Quantum synchronization and correlations of two mechanical resonators in a dissipative optomechanical system

Abstract

Quantum synchronization and its connection with other quantum correlations have attracted considerable attention. Here we present a theoretical scheme to simultaneously represent and significantly enhance the level of quantum synchronization and entanglement between two indirectly coupled mechanical membranes, which are coupled to a common optical field within a cavity. By applying a two-tone driving laser with weighted amplitudes and specific frequencies, both synchronization gauged by Mari's criterion and entanglement estimated by logarithmic negativity can be greatly enhanced. We then clarify the relationship between quantum synchronization and entanglement in detail. Numerical simulation results show that the influence of the coupling asymmetry ${G}_{2}/{G}_{1}$ on quantum complete synchronization behaves similarly to that on the purity while the influence of the coupling asymmetry ${G}_{2}/{G}_{1}$ on quantum phase synchronization is more similar to that on quantum entanglement.
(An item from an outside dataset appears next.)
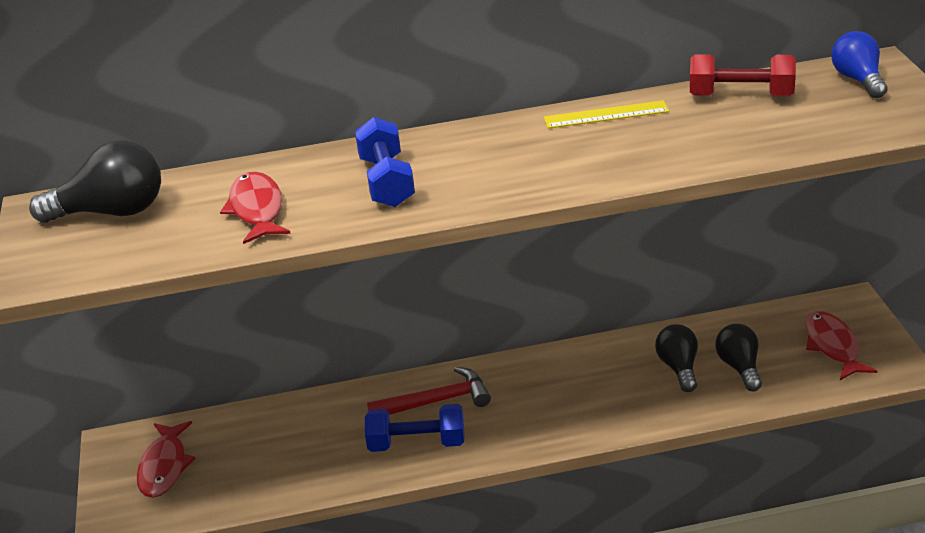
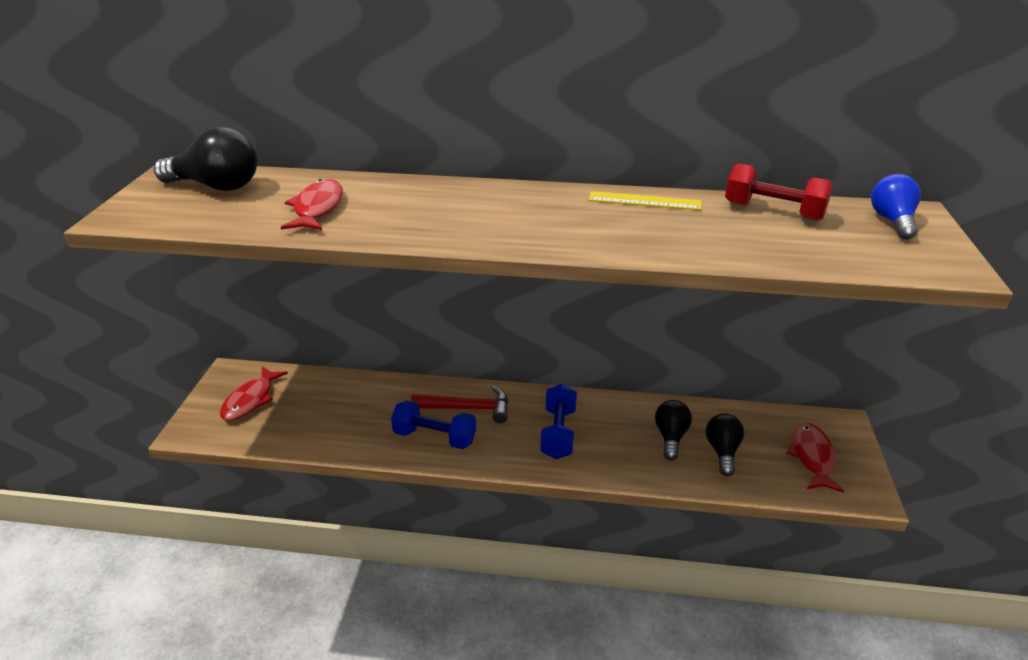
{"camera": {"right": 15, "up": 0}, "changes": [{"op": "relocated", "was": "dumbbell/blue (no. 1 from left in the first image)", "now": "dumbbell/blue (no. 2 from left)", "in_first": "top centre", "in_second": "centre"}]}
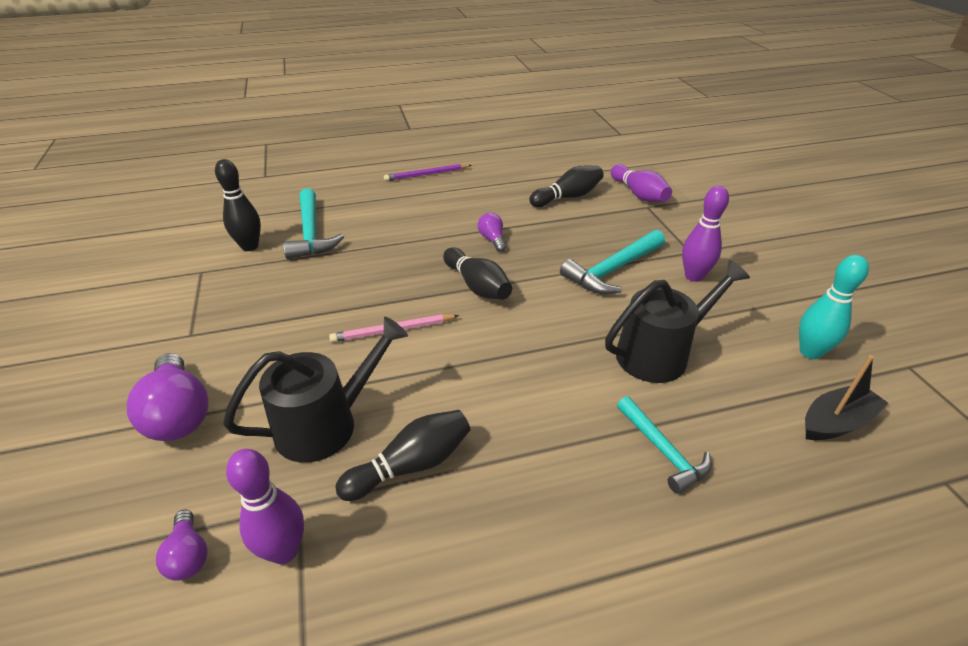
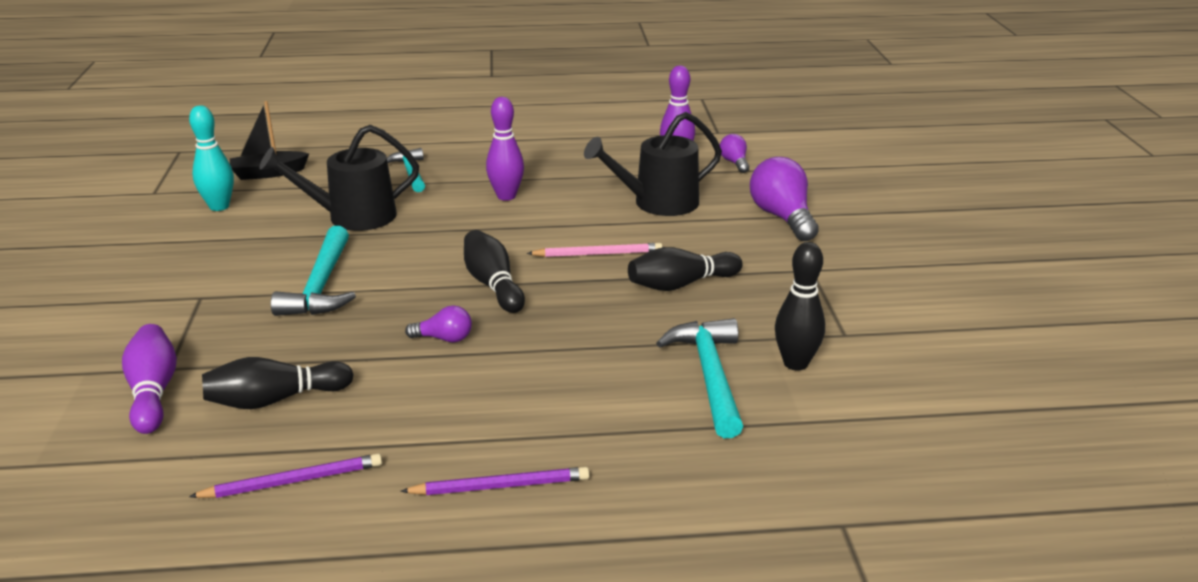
{"camera": {"right": -170, "up": -10}, "changes": [{"op": "appeared", "now": "pencil/purple (no. 1 from left)", "in_second": "bottom left"}, {"op": "relocated", "was": "bowling pin/black (no. 2 from left in the first image)", "now": "bowling pin/black (no. 3 from left)", "in_first": "bottom centre", "in_second": "centre"}, {"op": "relocated", "was": "bowling pin/purple (no. 3 from left in the first image)", "now": "bowling pin/purple (no. 2 from left)", "in_first": "middle right", "in_second": "top centre"}, {"op": "spun", "was": "light bulb/purple (no. 3 from left in the first image)", "in_first": "centre", "in_second": "centre", "clockwise": -75}, {"op": "spun", "was": "hammer/turquoise (no. 2 from left in the first image)", "in_first": "centre", "in_second": "middle left", "clockwise": 120}]}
Besides, we demonstrate that although quantum synchronization and quantum entanglement are not directly related, both of them are sensitive to the squeezing parameter and the cooling effect. Furthermore, it is also shown that detuning the frequencies of two mechanical oscillators can actually help quantum synchronization and entanglement, which is somewhat similar to the case of quantum synchronization blockade.